Records ▸
------------------------
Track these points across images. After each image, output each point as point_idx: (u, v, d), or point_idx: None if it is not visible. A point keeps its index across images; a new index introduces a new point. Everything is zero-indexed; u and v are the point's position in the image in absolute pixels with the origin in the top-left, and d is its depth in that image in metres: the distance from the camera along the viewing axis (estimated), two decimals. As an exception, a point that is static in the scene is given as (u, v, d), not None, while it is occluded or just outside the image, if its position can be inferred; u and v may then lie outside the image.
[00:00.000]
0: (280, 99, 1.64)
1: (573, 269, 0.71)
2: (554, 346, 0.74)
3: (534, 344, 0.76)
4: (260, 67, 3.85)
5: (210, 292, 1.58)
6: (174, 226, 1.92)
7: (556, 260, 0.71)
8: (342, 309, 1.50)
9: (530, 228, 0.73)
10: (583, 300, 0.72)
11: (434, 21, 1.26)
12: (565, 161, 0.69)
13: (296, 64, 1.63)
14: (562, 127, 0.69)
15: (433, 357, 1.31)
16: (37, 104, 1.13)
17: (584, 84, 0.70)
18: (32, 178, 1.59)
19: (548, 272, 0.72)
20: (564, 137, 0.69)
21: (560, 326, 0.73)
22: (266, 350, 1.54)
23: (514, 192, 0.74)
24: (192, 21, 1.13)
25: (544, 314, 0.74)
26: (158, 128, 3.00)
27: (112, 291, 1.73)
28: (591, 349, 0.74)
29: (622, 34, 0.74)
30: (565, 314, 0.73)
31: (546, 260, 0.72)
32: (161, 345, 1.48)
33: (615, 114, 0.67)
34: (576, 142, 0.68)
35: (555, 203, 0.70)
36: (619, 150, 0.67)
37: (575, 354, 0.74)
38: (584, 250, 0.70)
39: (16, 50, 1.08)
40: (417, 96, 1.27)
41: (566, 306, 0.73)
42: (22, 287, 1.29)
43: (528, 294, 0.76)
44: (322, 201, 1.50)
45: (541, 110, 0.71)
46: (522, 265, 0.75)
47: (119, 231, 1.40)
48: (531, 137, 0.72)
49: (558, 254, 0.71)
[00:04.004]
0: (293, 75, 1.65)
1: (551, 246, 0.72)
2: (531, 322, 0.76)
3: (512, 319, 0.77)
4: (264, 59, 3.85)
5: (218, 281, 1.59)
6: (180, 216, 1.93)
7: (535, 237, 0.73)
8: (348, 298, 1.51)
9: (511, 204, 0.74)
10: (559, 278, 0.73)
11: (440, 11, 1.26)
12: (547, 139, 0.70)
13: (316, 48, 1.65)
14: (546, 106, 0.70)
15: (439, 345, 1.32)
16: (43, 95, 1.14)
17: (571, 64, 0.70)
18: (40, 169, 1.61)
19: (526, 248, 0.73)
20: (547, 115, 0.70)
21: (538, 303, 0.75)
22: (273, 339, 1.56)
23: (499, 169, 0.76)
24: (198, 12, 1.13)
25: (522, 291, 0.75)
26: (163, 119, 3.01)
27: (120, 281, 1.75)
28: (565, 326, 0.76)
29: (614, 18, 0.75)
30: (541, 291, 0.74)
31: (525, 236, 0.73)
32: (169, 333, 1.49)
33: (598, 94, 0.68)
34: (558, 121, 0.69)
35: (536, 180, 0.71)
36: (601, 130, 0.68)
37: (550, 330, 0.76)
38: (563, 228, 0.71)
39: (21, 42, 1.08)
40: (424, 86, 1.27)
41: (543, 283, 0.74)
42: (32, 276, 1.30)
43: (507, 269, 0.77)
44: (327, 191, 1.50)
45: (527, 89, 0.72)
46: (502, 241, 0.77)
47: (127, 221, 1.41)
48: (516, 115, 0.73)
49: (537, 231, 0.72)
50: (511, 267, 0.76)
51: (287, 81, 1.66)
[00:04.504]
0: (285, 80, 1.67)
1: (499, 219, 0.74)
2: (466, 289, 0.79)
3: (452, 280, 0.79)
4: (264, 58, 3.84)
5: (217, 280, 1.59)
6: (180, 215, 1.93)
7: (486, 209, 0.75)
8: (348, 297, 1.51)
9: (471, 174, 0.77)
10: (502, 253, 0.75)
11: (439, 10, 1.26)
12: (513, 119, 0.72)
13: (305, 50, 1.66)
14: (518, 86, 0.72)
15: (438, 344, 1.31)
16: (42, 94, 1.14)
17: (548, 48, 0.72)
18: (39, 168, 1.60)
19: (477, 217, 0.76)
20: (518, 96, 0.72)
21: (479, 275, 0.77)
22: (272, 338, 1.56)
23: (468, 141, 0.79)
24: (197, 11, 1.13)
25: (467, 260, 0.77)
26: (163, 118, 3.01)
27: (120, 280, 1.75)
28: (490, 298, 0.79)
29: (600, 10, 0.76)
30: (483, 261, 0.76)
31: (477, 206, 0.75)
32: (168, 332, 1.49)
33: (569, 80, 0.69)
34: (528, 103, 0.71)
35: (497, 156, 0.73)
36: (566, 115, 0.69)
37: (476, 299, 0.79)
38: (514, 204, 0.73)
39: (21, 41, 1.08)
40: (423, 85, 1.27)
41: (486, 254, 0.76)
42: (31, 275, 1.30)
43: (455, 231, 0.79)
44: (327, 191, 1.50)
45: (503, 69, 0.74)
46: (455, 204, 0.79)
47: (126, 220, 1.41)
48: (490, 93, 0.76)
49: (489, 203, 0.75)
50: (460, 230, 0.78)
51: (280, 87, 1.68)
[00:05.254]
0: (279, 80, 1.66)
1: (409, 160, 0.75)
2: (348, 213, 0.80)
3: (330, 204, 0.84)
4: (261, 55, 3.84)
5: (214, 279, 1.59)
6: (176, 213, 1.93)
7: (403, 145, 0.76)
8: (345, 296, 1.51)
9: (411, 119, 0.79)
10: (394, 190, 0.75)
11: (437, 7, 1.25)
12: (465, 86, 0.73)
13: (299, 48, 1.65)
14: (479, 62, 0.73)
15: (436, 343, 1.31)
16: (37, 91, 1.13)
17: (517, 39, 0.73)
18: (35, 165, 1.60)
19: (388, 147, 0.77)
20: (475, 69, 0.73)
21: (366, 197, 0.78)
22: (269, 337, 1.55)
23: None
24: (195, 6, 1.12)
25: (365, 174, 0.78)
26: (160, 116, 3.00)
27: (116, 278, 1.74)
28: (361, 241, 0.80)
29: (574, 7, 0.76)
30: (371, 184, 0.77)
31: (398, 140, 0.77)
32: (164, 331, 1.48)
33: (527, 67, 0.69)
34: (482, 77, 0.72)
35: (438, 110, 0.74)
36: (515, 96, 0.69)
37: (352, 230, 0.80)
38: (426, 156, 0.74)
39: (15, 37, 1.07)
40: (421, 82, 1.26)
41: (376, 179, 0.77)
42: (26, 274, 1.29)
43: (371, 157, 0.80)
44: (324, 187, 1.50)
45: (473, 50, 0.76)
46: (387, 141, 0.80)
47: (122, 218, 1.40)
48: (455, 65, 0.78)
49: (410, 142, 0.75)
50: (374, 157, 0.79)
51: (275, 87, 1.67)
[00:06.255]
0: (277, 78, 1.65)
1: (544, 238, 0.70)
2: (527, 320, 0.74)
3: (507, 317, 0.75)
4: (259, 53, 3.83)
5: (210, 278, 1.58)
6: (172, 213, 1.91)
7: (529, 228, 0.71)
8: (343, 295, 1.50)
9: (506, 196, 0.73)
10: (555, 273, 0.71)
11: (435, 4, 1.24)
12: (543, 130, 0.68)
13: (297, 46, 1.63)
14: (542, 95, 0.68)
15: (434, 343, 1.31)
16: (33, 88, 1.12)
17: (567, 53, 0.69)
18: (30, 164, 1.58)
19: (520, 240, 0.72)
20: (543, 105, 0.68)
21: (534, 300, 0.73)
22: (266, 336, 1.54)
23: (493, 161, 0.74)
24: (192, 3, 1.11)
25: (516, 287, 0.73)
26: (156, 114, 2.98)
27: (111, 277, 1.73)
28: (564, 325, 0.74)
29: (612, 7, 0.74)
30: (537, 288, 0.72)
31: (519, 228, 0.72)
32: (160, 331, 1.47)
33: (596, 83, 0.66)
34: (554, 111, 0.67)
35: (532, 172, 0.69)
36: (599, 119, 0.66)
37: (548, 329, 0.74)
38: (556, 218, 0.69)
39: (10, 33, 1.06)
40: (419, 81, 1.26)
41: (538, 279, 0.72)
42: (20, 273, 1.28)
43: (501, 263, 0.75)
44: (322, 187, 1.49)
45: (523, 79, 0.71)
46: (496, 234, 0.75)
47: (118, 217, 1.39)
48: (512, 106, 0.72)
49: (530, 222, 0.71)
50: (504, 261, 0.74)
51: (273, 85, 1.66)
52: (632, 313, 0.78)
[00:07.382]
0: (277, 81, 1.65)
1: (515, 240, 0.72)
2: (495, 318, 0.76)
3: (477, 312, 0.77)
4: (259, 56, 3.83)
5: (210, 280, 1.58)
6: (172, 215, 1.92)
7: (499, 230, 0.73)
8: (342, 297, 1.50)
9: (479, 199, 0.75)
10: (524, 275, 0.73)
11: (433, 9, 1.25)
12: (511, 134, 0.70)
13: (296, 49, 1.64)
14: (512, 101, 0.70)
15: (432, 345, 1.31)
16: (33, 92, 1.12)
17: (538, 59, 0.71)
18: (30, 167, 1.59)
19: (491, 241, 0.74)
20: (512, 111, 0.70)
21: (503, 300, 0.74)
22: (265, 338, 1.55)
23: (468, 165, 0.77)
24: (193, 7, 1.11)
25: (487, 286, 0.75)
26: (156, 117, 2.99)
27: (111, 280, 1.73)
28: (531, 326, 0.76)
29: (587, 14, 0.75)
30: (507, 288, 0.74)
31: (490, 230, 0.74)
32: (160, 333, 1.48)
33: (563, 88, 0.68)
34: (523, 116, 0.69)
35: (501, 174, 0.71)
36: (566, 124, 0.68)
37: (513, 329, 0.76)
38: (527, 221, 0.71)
------------------------
Prompt ▸ All lines above from the line with "2: (554, 346, 0.74)" through the line with "14: (562, 127, 0.69)", both included, are to be set down exactly, with nothing else.

Solved exercise ▸
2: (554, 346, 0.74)
3: (534, 344, 0.76)
4: (260, 67, 3.85)
5: (210, 292, 1.58)
6: (174, 226, 1.92)
7: (556, 260, 0.71)
8: (342, 309, 1.50)
9: (530, 228, 0.73)
10: (583, 300, 0.72)
11: (434, 21, 1.26)
12: (565, 161, 0.69)
13: (296, 64, 1.63)
14: (562, 127, 0.69)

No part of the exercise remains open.